La situación aquí descrita es bastante sencilla de entender si la contemplamos a la luz de la teoría retórica de los grados de credibilidad y desde la atalaya de las finalidades del discurso. Empezando por la segunda parte, digamos que se puede abrir la boca para pedir a quien nos atiende que opine sobre algo relativo al pasado, o bien pedirle que decida hacer o dejar de hacer algo. En el primer caso, deberá emitir un veredicto; en el segundo, deberá adoptar un curso de actuación. Pero cabe una tercera posibilidad: que se hable y se discuta para afianzar los lazos de grupo, sea que existe un objetivo común deseable, sea que se percibe un enemigo o amenaza comunes.

Una discusión que se plantea en términos morales, esto es, la que enfrenta los sistemas de valores y creencias de dos colectividades, puede encontrarse con una evaluación del pasado o llegar a una decisión hacia el futuro, aun cuando estos efectos son accesorios, incluso accidentales. La discusión moral, salvo que haya una instancia coercitiva externa, nunca llega a un consenso porque se parte de la base de que valores y creencias no son negociables (a eso se le llama genus dubium). Desde un punto de vista técnico, cada uno de los grupos en conflicto considera que la credibilidad de la otra parte es mínima, ya que su postura es insostenible e inmoral. En la teoría retórica, a este planteamiento se le llama genus turpe (tipo vergonzoso), y no tiene salida. Al fin y al cabo, el único punto en el que las dos partes concuerdan es el convencimiento del error o inmoralidad de la otra. Se alcanza, así, una situación de equilibrio que consolida la unión de cada grupo y agranda la distancia entre ambos. Suele ocurrir que, cuanto más clara la amenaza, más fuerte la posición de defensa, y menor la credibilidad del contrario.

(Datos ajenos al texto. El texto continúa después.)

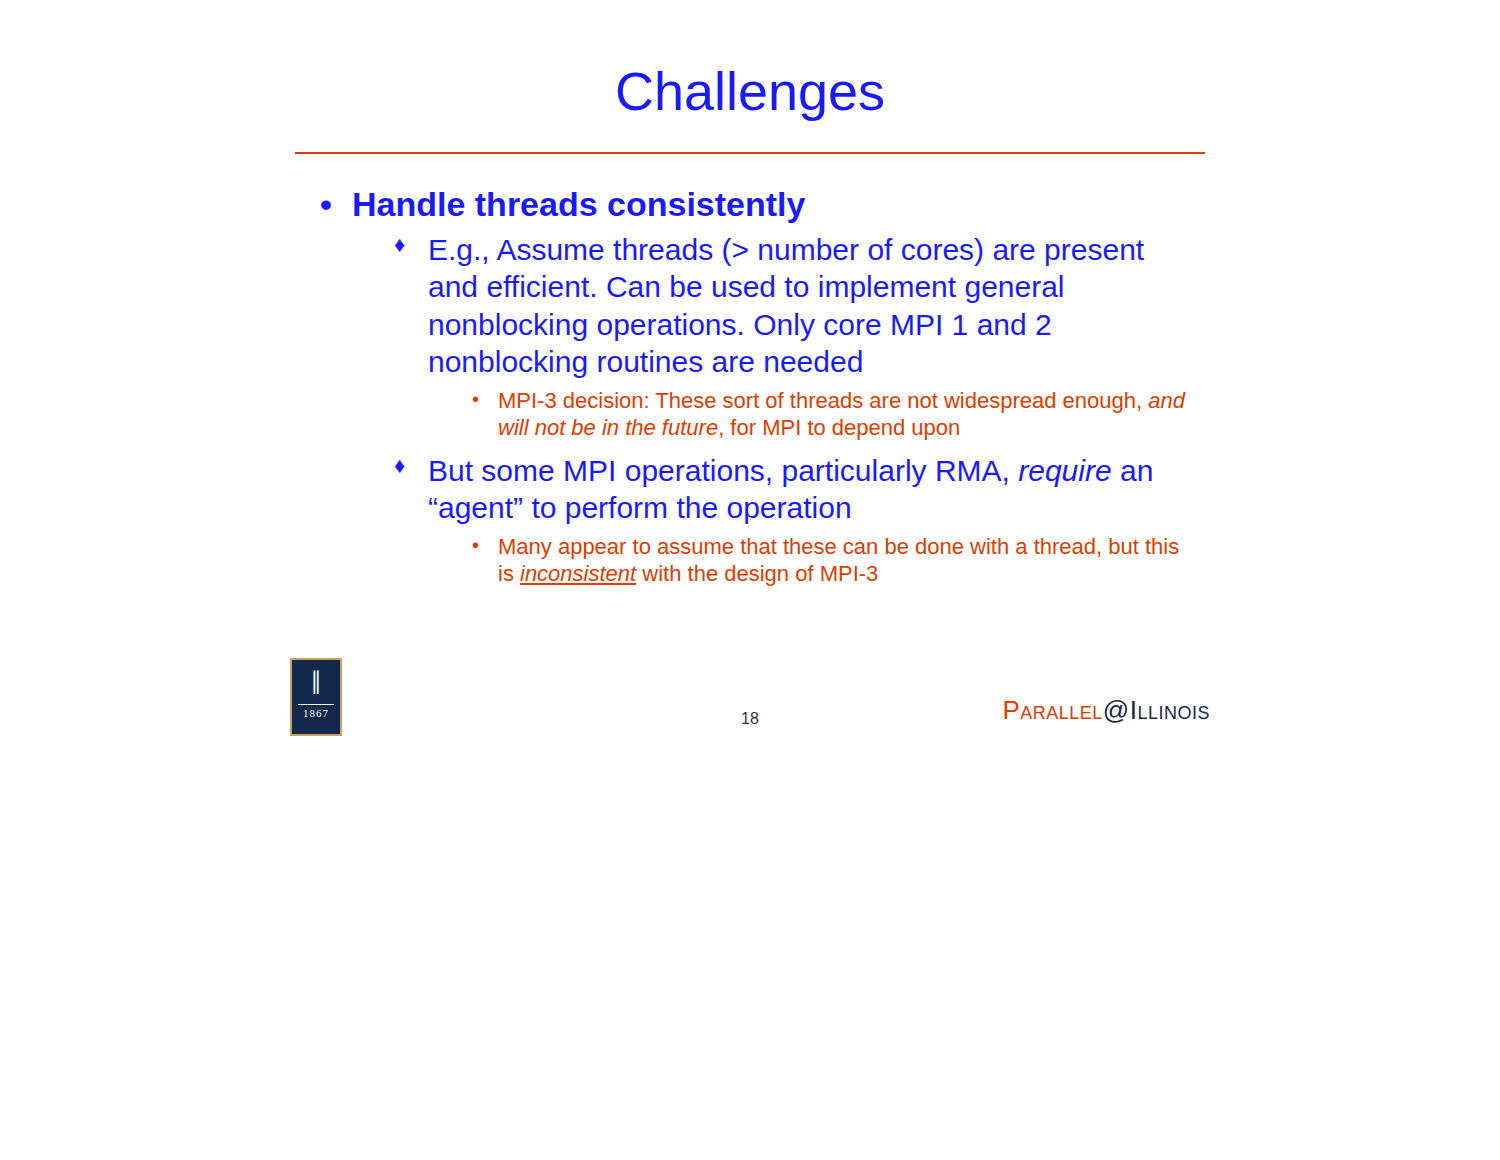Challenges
Handle threads consistently
E.g., Assume threads (> number of cores) are present and efficient. Can be used to implement general nonblocking operations. Only core MPI 1 and 2 nonblocking routines are needed
MPI-3 decision: These sort of threads are not widespread enough, and will not be in the future, for MPI to depend upon
But some MPI operations, particularly RMA, require an “agent” to perform the operation
Many appear to assume that these can be done with a thread, but this is inconsistent with the design of MPI-3
‖
1867
18
Parallel@Illinois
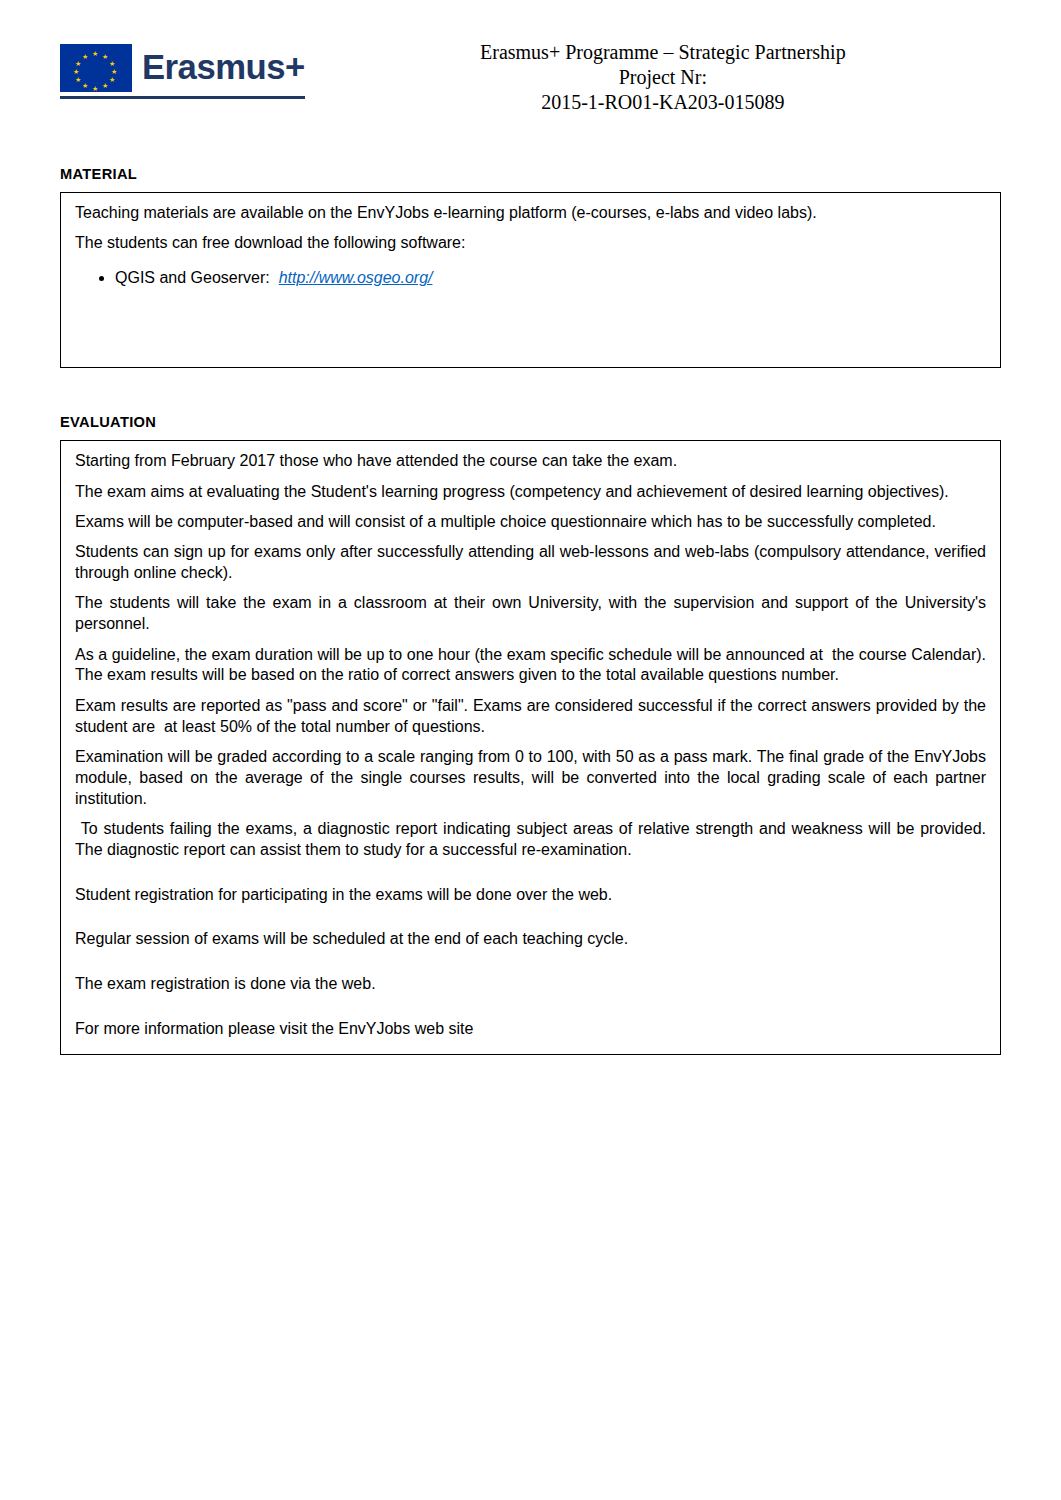★ ★ ★ ★ ★ ★ ★ ★ ★ ★ ★ ★
Erasmus+
Erasmus+ Programme – Strategic Partnership
Project Nr:
2015-1-RO01-KA203-015089
MATERIAL
Teaching materials are available on the EnvYJobs e-learning platform (e-courses, e-labs and video labs).
The students can free download the following software:
QGIS and Geoserver: http://www.osgeo.org/
EVALUATION
Starting from February 2017 those who have attended the course can take the exam.
The exam aims at evaluating the Student's learning progress (competency and achievement of desired learning objectives).
Exams will be computer-based and will consist of a multiple choice questionnaire which has to be successfully completed.
Students can sign up for exams only after successfully attending all web-lessons and web-labs (compulsory attendance, verified through online check).
The students will take the exam in a classroom at their own University, with the supervision and support of the University's personnel.
As a guideline, the exam duration will be up to one hour (the exam specific schedule will be announced at the course Calendar). The exam results will be based on the ratio of correct answers given to the total available questions number.
Exam results are reported as "pass and score" or "fail". Exams are considered successful if the correct answers provided by the student are at least 50% of the total number of questions.
Examination will be graded according to a scale ranging from 0 to 100, with 50 as a pass mark. The final grade of the EnvYJobs module, based on the average of the single courses results, will be converted into the local grading scale of each partner institution.
To students failing the exams, a diagnostic report indicating subject areas of relative strength and weakness will be provided. The diagnostic report can assist them to study for a successful re-examination.
Student registration for participating in the exams will be done over the web.
Regular session of exams will be scheduled at the end of each teaching cycle.
The exam registration is done via the web.
For more information please visit the EnvYJobs web site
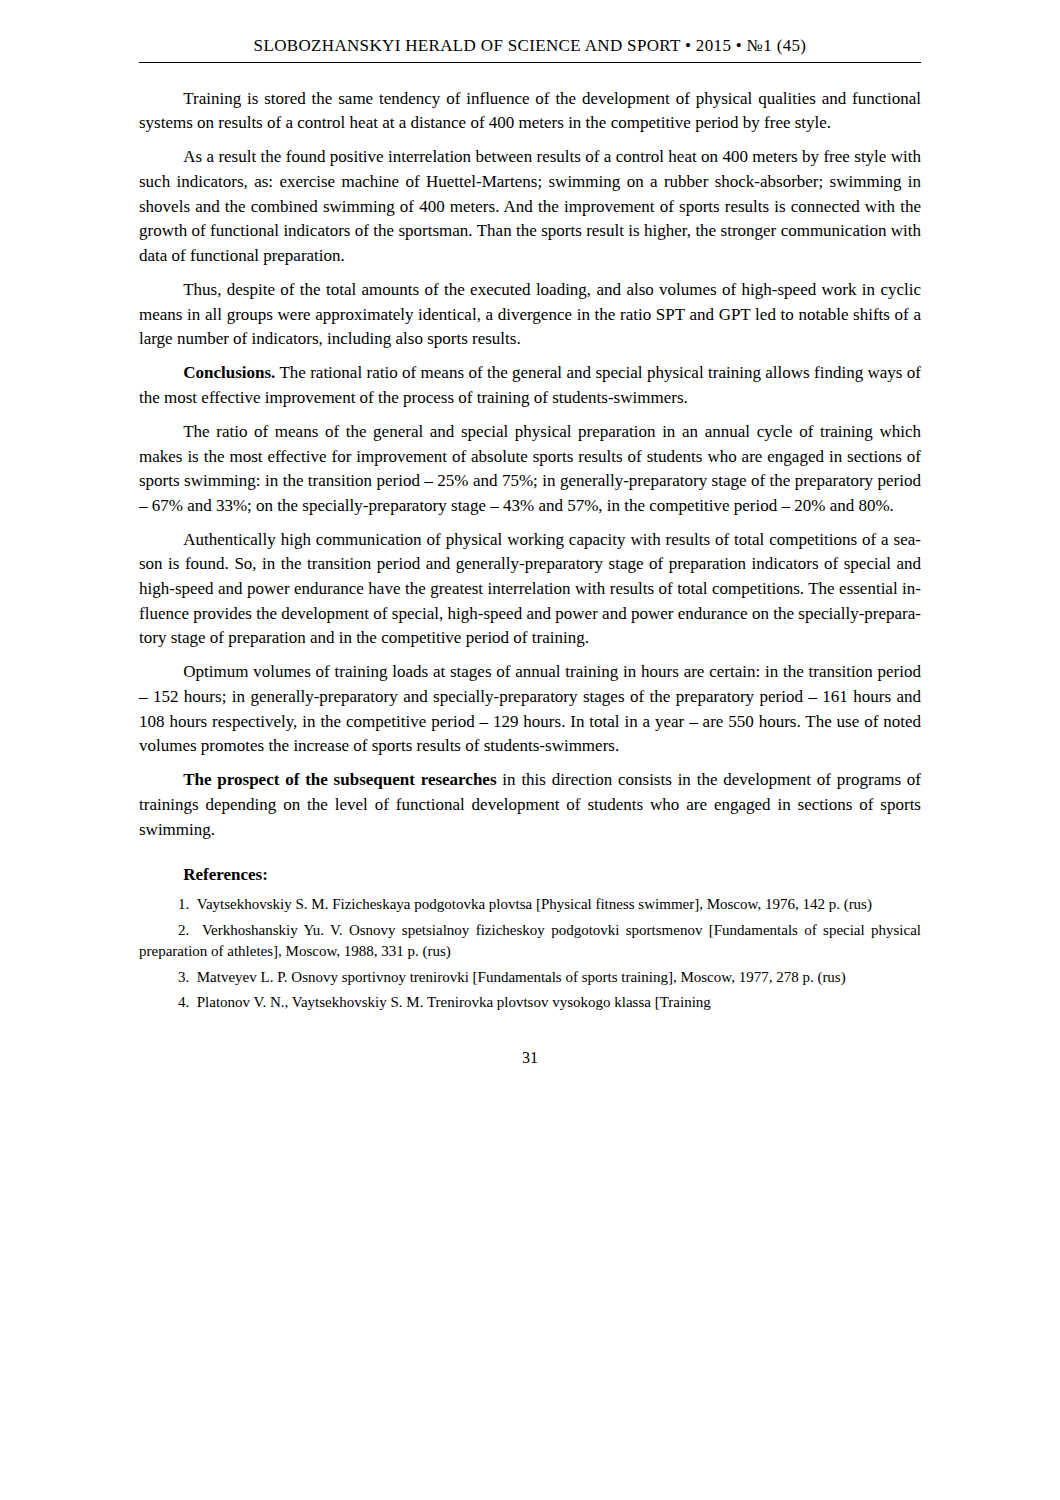SLOBOZHANSKYI HERALD OF SCIENCE AND SPORT • 2015 • №1 (45)
Training is stored the same tendency of influence of the development of physical qualities and functional systems on results of a control heat at a distance of 400 meters in the competitive period by free style.
As a result the found positive interrelation between results of a control heat on 400 meters by free style with such indicators, as: exercise machine of Huettel-Martens; swimming on a rubber shock-absorber; swimming in shovels and the combined swimming of 400 meters. And the improvement of sports results is connected with the growth of functional indicators of the sportsman. Than the sports result is higher, the stronger communication with data of functional preparation.
Thus, despite of the total amounts of the executed loading, and also volumes of high-speed work in cyclic means in all groups were approximately identical, a divergence in the ratio SPT and GPT led to notable shifts of a large number of indicators, including also sports results.
Conclusions. The rational ratio of means of the general and special physical training allows finding ways of the most effective improvement of the process of training of students-swimmers.
The ratio of means of the general and special physical preparation in an annual cycle of training which makes is the most effective for improvement of absolute sports results of students who are engaged in sections of sports swimming: in the transition period – 25% and 75%; in generally-preparatory stage of the preparatory period – 67% and 33%; on the specially-preparatory stage – 43% and 57%, in the competitive period – 20% and 80%.
Authentically high communication of physical working capacity with results of total competitions of a season is found. So, in the transition period and generally-preparatory stage of preparation indicators of special and high-speed and power endurance have the greatest interrelation with results of total competitions. The essential influence provides the development of special, high-speed and power and power endurance on the specially-preparatory stage of preparation and in the competitive period of training.
Optimum volumes of training loads at stages of annual training in hours are certain: in the transition period – 152 hours; in generally-preparatory and specially-preparatory stages of the preparatory period – 161 hours and 108 hours respectively, in the competitive period – 129 hours. In total in a year – are 550 hours. The use of noted volumes promotes the increase of sports results of students-swimmers.
The prospect of the subsequent researches in this direction consists in the development of programs of trainings depending on the level of functional development of students who are engaged in sections of sports swimming.
References:
1. Vaytsekhovskiy S. M. Fizicheskaya podgotovka plovtsa [Physical fitness swimmer], Moscow, 1976, 142 p. (rus)
2. Verkhoshanskiy Yu. V. Osnovy spetsialnoy fizicheskoy podgotovki sportsmenov [Fundamentals of special physical preparation of athletes], Moscow, 1988, 331 p. (rus)
3. Matveyev L. P. Osnovy sportivnoy trenirovki [Fundamentals of sports training], Moscow, 1977, 278 p. (rus)
4. Platonov V. N., Vaytsekhovskiy S. M. Trenirovka plovtsov vysokogo klassa [Training
31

En este tipo de procesos, a falta de argumentos desequilibrantes, pronto aparecen las ideas extremadas y radicales, las que, en ausencia de razones mejores, se mueven con enunciados absurdos o reducibles al absurdo. Esto explica la ocurrencia del filósofo Jesús Mosterín con su comparación de los toros y el maltrato como tradiciones, cuando habría sido más práctico enunciar que la perpetuación de una costumbre no la convierte en moralmente aceptable sólo porque perdure en el tiempo. El ejemplo, al ser absurdo, acaba provocando la descalificación de quien lo enuncia.


Lo absurdo de la justificación habla de que la decisión de la Presidenta no obedece a un razonamiento ponderado de la cuestión taurina, sino a un afán de ganar audiencia al precio que sea. El problema es que cambia el tercio en la discusión con lo que sólo se puede considerar un brindis al sol. Al Tendido de Sol, para ser más precisos.
Interesante análisis. Espero que se anime y nos brinde alguno sobre el Gürtel y el procesamiento de Garzón. Llama la atención que tanto los defensores del juez como los del PP hablen de persecución política.